§ WHAT YOU HAVE TO DO:
Retype the entries below exactly, but begin at the line containing "X158800000Y-79300000D03*" and end at the last line.

§ DATASET EXCERPTS:
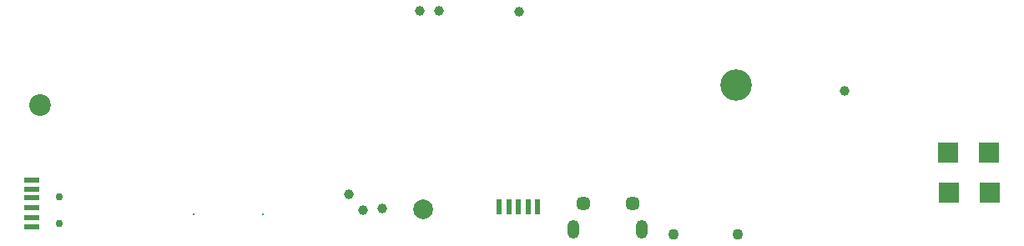
<source format=gbs>
G04 #@! TF.GenerationSoftware,KiCad,Pcbnew,8.0.8*
G04 #@! TF.CreationDate,2025-08-03T03:16:57+05:30*
G04 #@! TF.ProjectId,main,6d61696e-2e6b-4696-9361-645f70636258,rev?*
G04 #@! TF.SameCoordinates,Original*
G04 #@! TF.FileFunction,Soldermask,Bot*
G04 #@! TF.FilePolarity,Negative*
%FSLAX46Y46*%
G04 Gerber Fmt 4.6, Leading zero omitted, Abs format (unit mm)*
G04 Created by KiCad (PCBNEW 8.0.8) date 2025-08-03 03:16:57*
%MOMM*%
%LPD*%
G01*
G04 APERTURE LIST*
%ADD10C,0.325000*%
%ADD11C,1.100000*%
%ADD12R,2.000000X2.000000*%
%ADD13C,1.000000*%
%ADD14C,2.000000*%
%ADD15C,0.750000*%
%ADD16O,1.200000X1.900000*%
%ADD17C,1.450000*%
%ADD18R,1.550000X0.600000*%
%ADD19R,0.600000X1.550000*%
%ADD20C,3.200000*%
%ADD21C,2.200000*%
G04 APERTURE END LIST*
D10*
X182225000Y-78011000D03*
X175225000Y-78011000D03*
D11*
X223917500Y-80052500D03*
X230437500Y-80062500D03*
D12*
X255975000Y-75760614D03*
X251780000Y-75768614D03*
X251750000Y-71685614D03*
X255844000Y-71732614D03*
D13*
X198100000Y-57350000D03*
X200100000Y-57350000D03*
X190950000Y-76000000D03*
X192350000Y-77550000D03*
X241250000Y-65450000D03*
D14*
X198500000Y-77500000D03*
D13*
X208250000Y-57450000D03*
X194350000Y-77400000D03*
D15*
X161575000Y-78925000D03*
X161575000Y-76175000D03*
D16*
X220700000Y-79550000D03*
D17*
X219700000Y-76850000D03*
X214700000Y-76850000D03*
D16*
X213700000Y-79550000D03*
D18*
X158800000Y-74528000D03*
X158800000Y-75430000D03*
X158800000Y-76300000D03*
X158800000Y-77300000D03*
X158800000Y-78300000D03*
X158800000Y-79300000D03*
D19*
X206169000Y-77210000D03*
X207169000Y-77210000D03*
X208169000Y-77210000D03*
X209169000Y-77210000D03*
X210039000Y-77210000D03*
D20*
X230200000Y-64900000D03*
D21*
X159600000Y-66900000D03*
M02*

</source>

§ EXERCISE ANSWER:
X158800000Y-79300000D03*
D19*
X206169000Y-77210000D03*
X207169000Y-77210000D03*
X208169000Y-77210000D03*
X209169000Y-77210000D03*
X210039000Y-77210000D03*
D20*
X230200000Y-64900000D03*
D21*
X159600000Y-66900000D03*
M02*

</source>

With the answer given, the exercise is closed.